━━━ DATA PROVIDED

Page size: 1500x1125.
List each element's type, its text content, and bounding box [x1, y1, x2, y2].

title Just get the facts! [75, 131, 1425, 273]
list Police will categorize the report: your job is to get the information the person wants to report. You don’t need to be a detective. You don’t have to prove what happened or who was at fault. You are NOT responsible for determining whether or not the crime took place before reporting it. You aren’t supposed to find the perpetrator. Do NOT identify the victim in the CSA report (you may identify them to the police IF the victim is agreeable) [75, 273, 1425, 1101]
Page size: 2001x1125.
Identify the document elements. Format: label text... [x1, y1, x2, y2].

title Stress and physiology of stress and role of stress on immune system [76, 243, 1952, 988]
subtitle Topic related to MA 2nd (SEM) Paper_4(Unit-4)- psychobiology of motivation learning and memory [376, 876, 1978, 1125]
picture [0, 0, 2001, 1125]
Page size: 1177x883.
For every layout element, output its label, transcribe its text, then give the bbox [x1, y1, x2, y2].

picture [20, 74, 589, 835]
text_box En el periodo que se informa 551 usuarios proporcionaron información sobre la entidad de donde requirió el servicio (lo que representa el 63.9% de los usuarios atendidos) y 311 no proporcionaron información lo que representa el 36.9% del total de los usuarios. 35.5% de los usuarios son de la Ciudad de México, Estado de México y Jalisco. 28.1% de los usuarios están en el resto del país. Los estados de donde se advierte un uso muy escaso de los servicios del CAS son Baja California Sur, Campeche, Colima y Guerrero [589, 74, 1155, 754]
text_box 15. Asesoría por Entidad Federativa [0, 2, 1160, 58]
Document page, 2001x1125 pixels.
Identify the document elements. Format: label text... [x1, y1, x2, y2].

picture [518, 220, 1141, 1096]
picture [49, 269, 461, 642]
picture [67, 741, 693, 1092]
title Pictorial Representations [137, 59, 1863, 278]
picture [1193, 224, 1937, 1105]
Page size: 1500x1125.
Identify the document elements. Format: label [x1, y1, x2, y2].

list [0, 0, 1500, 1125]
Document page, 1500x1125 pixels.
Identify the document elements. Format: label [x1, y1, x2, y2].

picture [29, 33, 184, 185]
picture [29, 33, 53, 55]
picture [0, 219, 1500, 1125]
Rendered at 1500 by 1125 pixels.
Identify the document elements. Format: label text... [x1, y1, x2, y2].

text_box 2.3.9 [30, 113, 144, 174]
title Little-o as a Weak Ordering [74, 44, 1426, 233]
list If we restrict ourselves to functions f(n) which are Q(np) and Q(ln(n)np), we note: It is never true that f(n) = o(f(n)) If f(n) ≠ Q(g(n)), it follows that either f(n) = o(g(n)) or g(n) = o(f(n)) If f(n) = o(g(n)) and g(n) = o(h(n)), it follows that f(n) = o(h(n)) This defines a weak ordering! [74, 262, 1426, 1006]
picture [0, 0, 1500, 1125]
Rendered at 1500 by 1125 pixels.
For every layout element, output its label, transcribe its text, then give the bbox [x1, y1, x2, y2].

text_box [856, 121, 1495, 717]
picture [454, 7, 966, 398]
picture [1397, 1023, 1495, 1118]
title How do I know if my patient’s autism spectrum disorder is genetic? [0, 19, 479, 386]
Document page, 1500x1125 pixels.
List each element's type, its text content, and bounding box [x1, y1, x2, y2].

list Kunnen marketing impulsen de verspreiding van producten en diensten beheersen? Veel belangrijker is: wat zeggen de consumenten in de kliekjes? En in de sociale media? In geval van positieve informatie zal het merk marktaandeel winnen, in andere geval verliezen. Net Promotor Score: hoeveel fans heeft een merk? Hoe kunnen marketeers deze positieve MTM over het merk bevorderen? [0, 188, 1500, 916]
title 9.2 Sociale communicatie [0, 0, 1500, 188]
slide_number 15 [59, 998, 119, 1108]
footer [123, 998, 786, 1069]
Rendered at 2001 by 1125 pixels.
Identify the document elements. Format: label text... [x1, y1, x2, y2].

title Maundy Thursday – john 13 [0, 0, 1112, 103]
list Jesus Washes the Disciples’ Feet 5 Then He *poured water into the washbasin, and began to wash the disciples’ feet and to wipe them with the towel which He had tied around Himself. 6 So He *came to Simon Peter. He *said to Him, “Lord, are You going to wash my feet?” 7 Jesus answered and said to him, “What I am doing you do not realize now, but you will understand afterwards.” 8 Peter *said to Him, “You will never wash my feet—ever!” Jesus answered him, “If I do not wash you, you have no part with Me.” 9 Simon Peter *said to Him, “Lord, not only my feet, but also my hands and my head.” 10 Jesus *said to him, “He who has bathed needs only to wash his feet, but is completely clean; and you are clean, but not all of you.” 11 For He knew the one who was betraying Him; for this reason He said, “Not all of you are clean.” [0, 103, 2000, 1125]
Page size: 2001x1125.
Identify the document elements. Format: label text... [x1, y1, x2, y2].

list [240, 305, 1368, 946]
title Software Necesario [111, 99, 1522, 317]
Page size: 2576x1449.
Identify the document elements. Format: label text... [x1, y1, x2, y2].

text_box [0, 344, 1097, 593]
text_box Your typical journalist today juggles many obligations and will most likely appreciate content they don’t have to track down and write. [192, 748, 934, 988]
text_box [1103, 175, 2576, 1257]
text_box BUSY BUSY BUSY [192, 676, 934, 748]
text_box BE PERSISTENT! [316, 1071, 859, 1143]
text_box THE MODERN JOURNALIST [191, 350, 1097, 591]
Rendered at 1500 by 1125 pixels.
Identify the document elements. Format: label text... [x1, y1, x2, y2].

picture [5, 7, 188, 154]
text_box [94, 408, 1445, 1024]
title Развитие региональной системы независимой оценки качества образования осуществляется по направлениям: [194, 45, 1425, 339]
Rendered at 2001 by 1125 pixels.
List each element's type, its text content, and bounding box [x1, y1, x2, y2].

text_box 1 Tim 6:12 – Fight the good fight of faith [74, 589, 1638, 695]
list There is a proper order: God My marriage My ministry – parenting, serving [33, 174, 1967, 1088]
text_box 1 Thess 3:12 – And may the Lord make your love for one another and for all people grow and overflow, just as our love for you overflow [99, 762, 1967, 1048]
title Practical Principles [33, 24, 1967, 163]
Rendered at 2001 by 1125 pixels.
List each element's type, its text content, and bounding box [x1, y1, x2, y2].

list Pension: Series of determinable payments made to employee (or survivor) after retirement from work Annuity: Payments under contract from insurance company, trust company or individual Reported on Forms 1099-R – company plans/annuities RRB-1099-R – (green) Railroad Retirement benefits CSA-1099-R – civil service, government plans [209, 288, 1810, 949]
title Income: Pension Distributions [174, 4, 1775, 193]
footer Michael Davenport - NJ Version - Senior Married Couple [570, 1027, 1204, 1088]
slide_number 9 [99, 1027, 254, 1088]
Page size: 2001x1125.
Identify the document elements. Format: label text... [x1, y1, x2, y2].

━━━━━━

REQUIRED WORK
Up to and including the line with "Page size: 1177x883.", print every line of the material above, starting from its first line, exactly.

WRITTEN RESPONSE
Page size: 1500x1125.
List each element's type, its text content, and bounding box [x1, y1, x2, y2].

title Just get the facts! [75, 131, 1425, 273]
list Police will categorize the report: your job is to get the information the person wants to report. You don’t need to be a detective. You don’t have to prove what happened or who was at fault. You are NOT responsible for determining whether or not the crime took place before reporting it. You aren’t supposed to find the perpetrator. Do NOT identify the victim in the CSA report (you may identify them to the police IF the victim is agreeable) [75, 273, 1425, 1101]
Page size: 2001x1125.
Identify the document elements. Format: label text... [x1, y1, x2, y2].

title Stress and physiology of stress and role of stress on immune system [76, 243, 1952, 988]
subtitle Topic related to MA 2nd (SEM) Paper_4(Unit-4)- psychobiology of motivation learning and memory [376, 876, 1978, 1125]
picture [0, 0, 2001, 1125]
Page size: 1177x883.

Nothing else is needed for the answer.